27.11.16

Crece el odio a los diferentes. ¿A qué me recuerda esto?

Parte de la alambrada interior del campo de concentración de Sachseshausen
El poder en manos de algunos políticos, alimenta el monstruo del odio contra los que no piensan o sienten como ellos. Trump sin entrar aún al despacho Oval está alimentado a las nuevas voces de una ultraderecha, nutrida por un descontento generalizado por una crisis económica que ha sido provocada, paradójicamente, por banqueros de su cuerda.

Gente sin escrúpulos que empezó a dar hipotecas a quienes sabían que no iban a poder pagar nunca. Algo que si hubiesen tenido unas autoridades monetarias gubernamentales fuertes, posiblemente no lo hubieran consentido.

Trump representa ahora todo esto: quiere que la banca siga sin control y propugna la ausencia casi total de autoridades monetarias para que solo impere la ley del mercado. Las consecuencias ya las hemos visto: paro, crisis económica y pobreza.

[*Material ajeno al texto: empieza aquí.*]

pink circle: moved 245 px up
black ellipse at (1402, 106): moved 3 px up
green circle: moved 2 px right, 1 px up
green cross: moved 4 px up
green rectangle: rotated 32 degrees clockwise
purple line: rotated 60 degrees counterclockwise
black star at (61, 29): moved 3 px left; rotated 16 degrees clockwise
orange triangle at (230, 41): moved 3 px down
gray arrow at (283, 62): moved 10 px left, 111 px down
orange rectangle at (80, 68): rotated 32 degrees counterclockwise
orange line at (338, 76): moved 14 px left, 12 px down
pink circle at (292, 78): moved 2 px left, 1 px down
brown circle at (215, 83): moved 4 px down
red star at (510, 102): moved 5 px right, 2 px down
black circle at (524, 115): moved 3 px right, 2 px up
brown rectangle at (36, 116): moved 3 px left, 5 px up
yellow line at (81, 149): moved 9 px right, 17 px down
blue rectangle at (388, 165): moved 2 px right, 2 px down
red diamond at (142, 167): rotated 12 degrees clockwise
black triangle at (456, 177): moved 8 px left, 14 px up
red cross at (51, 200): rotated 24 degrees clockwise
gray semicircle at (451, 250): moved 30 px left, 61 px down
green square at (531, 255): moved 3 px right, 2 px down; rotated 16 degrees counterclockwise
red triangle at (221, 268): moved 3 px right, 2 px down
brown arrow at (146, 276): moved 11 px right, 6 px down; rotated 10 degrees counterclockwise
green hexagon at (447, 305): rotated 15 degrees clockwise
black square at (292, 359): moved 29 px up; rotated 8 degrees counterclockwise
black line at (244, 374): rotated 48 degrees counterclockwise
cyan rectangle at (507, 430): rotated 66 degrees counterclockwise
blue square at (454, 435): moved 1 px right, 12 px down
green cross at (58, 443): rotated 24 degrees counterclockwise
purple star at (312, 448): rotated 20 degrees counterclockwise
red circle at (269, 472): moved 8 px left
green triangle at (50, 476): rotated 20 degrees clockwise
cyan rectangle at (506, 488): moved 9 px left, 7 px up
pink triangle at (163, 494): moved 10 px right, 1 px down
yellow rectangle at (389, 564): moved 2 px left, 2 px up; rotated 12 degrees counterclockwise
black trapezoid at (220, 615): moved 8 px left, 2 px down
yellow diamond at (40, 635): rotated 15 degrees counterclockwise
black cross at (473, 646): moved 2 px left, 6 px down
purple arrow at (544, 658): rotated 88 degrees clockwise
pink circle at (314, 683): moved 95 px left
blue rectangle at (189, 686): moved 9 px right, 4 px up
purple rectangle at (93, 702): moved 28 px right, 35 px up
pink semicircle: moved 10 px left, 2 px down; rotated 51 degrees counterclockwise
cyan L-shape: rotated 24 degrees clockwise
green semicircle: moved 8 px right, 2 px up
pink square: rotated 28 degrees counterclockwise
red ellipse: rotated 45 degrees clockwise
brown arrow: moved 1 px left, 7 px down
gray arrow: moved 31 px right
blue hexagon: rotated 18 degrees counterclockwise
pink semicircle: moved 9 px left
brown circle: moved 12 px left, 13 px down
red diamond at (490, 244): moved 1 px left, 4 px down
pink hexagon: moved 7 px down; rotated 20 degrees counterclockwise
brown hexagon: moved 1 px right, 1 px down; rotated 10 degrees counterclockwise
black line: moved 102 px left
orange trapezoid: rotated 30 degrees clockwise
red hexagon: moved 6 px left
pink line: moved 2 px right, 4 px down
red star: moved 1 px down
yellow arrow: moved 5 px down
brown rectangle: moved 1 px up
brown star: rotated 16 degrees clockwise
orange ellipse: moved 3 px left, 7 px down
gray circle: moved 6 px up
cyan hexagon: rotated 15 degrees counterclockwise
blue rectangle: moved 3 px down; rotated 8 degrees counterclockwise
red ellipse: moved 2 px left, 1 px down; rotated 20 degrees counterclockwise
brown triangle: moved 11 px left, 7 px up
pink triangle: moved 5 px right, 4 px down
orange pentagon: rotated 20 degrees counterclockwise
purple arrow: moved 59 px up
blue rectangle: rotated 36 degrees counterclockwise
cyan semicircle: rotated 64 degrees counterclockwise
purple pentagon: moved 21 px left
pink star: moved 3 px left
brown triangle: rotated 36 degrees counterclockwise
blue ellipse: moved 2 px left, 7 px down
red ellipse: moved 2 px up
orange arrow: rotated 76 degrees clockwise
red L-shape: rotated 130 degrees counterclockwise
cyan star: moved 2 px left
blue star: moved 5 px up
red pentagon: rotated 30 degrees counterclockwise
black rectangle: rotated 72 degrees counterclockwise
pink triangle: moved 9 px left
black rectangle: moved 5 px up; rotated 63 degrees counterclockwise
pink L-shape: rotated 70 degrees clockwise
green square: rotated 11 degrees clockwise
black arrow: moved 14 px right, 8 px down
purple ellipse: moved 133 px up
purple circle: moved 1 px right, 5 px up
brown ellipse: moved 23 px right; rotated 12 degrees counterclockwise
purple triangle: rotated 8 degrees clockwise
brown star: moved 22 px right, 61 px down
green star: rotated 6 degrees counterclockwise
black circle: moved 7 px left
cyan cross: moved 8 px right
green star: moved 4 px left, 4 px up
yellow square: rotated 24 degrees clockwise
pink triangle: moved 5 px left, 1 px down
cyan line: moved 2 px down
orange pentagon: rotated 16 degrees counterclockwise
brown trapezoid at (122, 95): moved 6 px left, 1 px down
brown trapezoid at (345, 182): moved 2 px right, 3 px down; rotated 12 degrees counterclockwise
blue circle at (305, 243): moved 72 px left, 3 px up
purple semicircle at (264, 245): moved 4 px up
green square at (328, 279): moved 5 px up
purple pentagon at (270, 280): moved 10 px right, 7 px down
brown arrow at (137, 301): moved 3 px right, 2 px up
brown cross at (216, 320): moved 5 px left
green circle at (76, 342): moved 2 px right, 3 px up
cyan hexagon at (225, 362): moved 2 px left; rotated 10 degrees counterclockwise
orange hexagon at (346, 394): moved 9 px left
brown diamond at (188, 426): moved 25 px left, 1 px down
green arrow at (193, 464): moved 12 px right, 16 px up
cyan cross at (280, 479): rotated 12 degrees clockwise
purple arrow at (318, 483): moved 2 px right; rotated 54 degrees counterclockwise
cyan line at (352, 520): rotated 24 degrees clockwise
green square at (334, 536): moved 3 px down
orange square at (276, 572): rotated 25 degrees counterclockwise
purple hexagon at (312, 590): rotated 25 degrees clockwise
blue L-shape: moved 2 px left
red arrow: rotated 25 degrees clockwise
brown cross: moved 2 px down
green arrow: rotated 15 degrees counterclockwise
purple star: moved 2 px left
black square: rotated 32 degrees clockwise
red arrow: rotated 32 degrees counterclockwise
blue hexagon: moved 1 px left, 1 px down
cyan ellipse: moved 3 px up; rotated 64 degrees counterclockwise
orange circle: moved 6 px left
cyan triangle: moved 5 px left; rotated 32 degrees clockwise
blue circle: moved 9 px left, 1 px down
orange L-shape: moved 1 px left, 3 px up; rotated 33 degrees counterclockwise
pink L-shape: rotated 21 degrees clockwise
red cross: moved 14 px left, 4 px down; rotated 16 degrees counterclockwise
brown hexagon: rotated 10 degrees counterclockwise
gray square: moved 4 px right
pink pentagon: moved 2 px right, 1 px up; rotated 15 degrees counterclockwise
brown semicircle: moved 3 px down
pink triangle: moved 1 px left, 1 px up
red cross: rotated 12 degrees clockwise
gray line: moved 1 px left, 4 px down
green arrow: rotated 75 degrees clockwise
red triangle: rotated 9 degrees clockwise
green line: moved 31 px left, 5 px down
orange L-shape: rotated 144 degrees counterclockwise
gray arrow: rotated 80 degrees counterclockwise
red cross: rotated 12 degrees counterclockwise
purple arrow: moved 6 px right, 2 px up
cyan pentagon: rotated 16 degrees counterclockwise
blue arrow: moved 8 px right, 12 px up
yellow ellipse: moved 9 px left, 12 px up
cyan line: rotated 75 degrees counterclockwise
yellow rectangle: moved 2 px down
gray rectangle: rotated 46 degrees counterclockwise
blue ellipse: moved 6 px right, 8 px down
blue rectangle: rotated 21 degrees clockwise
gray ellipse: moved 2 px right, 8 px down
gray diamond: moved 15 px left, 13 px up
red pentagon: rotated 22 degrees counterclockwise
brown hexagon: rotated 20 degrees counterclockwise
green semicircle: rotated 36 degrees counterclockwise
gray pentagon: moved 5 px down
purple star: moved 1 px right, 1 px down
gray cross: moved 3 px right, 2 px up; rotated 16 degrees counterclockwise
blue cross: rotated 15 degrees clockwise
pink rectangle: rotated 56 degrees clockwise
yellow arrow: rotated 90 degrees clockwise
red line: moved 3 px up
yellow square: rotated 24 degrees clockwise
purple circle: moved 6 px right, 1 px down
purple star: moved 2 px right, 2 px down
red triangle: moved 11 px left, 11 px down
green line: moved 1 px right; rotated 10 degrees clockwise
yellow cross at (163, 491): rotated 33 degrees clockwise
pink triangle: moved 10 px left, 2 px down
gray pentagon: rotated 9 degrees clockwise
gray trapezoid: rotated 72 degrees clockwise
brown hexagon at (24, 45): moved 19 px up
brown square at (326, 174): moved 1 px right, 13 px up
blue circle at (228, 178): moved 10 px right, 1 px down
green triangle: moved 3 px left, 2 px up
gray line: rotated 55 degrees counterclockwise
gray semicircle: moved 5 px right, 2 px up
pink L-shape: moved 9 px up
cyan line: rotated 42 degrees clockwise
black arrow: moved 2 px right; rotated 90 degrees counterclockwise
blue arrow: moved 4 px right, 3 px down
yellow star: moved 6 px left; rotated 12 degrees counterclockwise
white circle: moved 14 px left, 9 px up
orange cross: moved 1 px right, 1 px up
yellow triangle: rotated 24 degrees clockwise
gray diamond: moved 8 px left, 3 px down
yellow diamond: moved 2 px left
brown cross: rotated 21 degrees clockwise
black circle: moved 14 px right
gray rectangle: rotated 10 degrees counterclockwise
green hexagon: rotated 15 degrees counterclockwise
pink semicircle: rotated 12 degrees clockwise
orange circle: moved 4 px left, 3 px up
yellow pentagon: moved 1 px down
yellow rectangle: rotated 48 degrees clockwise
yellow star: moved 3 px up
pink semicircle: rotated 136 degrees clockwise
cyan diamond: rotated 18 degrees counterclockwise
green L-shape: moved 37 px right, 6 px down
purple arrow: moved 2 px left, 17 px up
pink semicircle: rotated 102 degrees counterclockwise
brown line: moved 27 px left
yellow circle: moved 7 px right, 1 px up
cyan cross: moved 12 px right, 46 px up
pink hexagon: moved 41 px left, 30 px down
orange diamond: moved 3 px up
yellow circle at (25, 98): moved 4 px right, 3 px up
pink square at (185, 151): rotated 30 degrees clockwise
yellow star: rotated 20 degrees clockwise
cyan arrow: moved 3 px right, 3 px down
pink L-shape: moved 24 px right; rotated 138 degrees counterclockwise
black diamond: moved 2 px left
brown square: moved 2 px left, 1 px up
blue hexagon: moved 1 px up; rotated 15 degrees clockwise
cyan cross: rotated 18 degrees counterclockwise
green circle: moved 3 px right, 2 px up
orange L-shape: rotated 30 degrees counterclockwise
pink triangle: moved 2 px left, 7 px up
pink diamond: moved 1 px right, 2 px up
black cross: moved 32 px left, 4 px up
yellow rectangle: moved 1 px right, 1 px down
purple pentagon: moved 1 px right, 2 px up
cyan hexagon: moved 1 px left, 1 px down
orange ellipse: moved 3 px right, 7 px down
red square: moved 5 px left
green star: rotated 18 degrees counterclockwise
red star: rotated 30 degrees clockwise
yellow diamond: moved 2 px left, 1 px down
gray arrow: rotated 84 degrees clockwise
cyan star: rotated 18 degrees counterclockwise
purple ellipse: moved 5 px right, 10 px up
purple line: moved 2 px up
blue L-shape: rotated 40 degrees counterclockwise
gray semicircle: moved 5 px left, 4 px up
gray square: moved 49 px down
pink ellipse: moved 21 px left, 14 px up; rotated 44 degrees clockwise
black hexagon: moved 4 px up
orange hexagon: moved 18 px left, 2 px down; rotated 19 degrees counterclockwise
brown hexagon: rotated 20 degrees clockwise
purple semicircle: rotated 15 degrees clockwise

Este es el caldo de cultivo para echar la culpa a las personas inmigrantes y para hacer del discurso xenófobo y racista el triunfo de gentes como el fundador del movimiento de la Derecha Alternativa Richard Spencer, aclamado en un mitin con mano derecha alzada y gritando “Heil Trump”.

En Europa, Putin se convierte en el nuevo Zar de la ultraderecha, mientras otros partidos de ideología conservadora radical aumentan sus simpatizantes. El Frente Nacional francés, fundado por Jean Marie Lepen, es ya el partido con mayores apoyos. La Libertas en Austria comandado por Hofer y Amanecer Dorado en Grecia, —formaciones que se caracterizan por el euroescepticismo, populismo y xenofobia— también están creciendo  en Alemania, Finlandia, Suecia o  Dinamarca.

En España no nos libramos de esta plaga. Si bien no hay partidos relevantes de la extrema derecha en el  Parlamento, sí que están en las calles. La llama explosiva y paranoica se prendió por gentes del sustrato de Donald Trump por lo que el incendio mundial está asegurado.

No hay más que recordar el nazismo de Hitler, los asesinatos por odio ideológico de Stalin y la antigua URSS o la guerra de los países de la antigua Yugoslavia, para recordar las terribles consecuencias que supone alimentar estos tipos de odio.